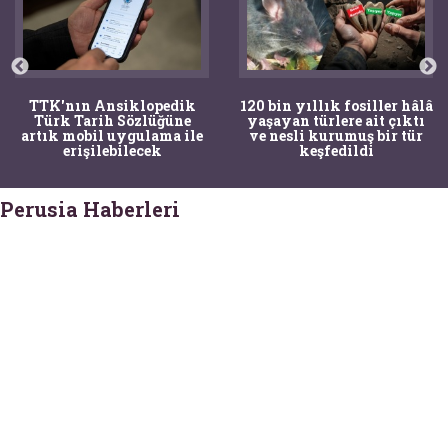
TTK'nın Ansiklopedik
120 bin yıllık fosiller hâlâ
Türk Tarih Sözlüğüne
yaşayan türlere ait çıktı
artık mobil uygulama ile
ve nesli kurumuş bir tür
erişilebilecek
keşfedildi
Perusia Haberleri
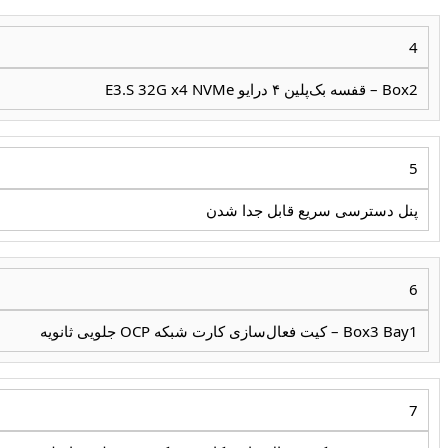
4
Box2 – قفسه بک‌پلین ۴ درایو E3.S 32G x4 NVMe
5
پنل دسترسی سریع قابل جدا شدن
6
Box3 Bay1 – کیت فعال‌سازی کارت شبکه OCP جلویی ثانویه
7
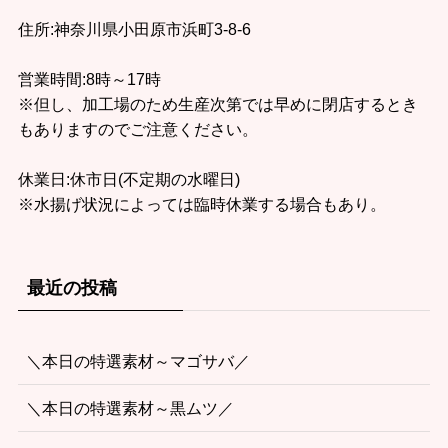
住所:神奈川県小田原市浜町3-8-6
営業時間:8時～17時
※但し、加工場のため生産次第では早めに閉店するとき
もありますのでご注意ください。
休業日:休市日(不定期の水曜日)
※水揚げ状況によっては臨時休業する場合もあり。
最近の投稿
＼本日の特選素材～マゴサバ／
＼本日の特選素材～黒ムツ／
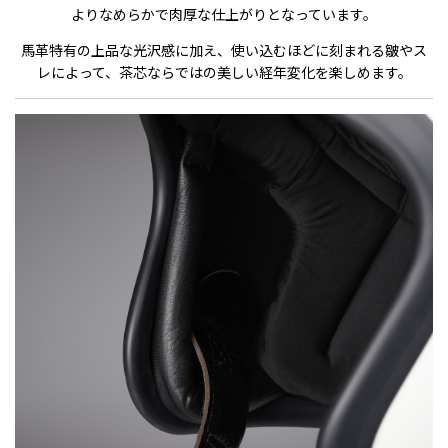
よりなめらかで肉厚な仕上がりとなっています。
馬革特有の上品な光沢感に加え、使い込むほどに刻まれる皺やス
レによって、茶芯ならではの美しい経年変化を楽しめます。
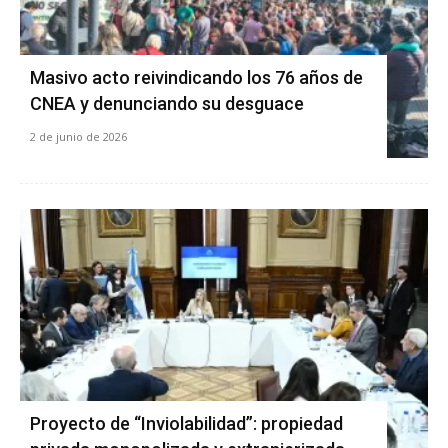
Masivo acto reivindicando los 76 años de
CNEA y denunciando su desguace
2 de junio de 2026
Proyecto de “Inviolabilidad”: propiedad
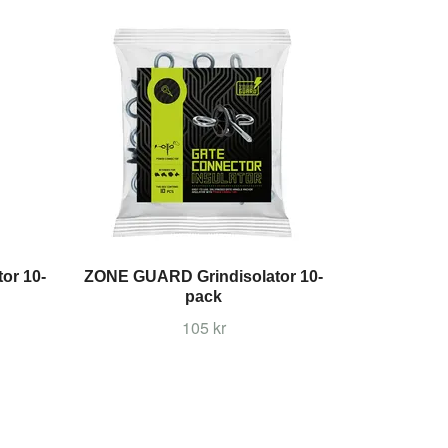
or 10-
ZONE GUARD Grindisolator 10-
pack
105 kr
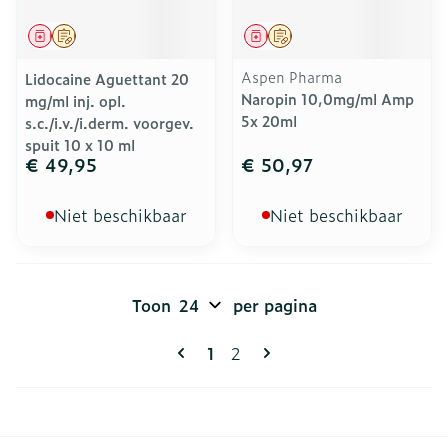
Geneesmiddel
Op voorschrift
Geneesmiddel
Op voorschrift
Aspen Pharma
Lidocaine Aguettant 20
Naropin 10,0mg/ml Amp
mg/ml inj. opl.
5x 20ml
s.c./i.v./i.derm. voorgev.
spuit 10 x 10 ml
€ 49,95
€ 50,97
Niet beschikbaar
Niet beschikbaar
Toon
per pagina
Pagina's
U lees momenteel pagina
Pagina
1
2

++++++++++++++++++++

▶ [Exercise prompt]:
Render everything from the line containing "よりなめらかで肉厚な仕上がりとなっています。" down to the end of the entries as a Markdown table with the columns Row and Line, numbering each row and skipping blank lines. Leave the pictures out.

▶ [Solution]:
| Row | Line |
|---|---|
| 1 | よりなめらかで肉厚な仕上がりとなっています。 |
| 2 | 馬革特有の上品な光沢感に加え、使い込むほどに刻まれる皺やス |
| 3 | レによって、茶芯ならではの美しい経年変化を楽しめます。 |
| 4 | Masivo acto reivindicando los 76 años de |
| 5 | CNEA y denunciando su desguace |
| 6 | 2 de junio de 2026 |
| 7 | Proyecto de “Inviolabilidad”: propiedad |
| 8 | or 10- |
| 9 | ZONE GUARD Grindisolator 10- |
| 10 | pack |
| 11 | 105 kr |
| 12 | Geneesmiddel |
| 13 | Op voorschrift |
| 14 | Geneesmiddel |
| 15 | Op voorschrift |
| 16 | Aspen Pharma |
| 17 | Lidocaine Aguettant 20 |
| 18 | Naropin 10,0mg/ml Amp |
| 19 | mg/ml inj. opl. |
| 20 | 5x 20ml |
| 21 | s.c./i.v./i.derm. voorgev. |
| 22 | spuit 10 x 10 ml |
| 23 | € 49,95 |
| 24 | € 50,97 |
| 25 | Niet beschikbaar |
| 26 | Niet beschikbaar |
| 27 | Toon |
| 28 | per pagina |
| 29 | Pagina's |
| 30 | U lees momenteel pagina |
| 31 | Pagina |
| 32 | 1 |
| 33 | 2 |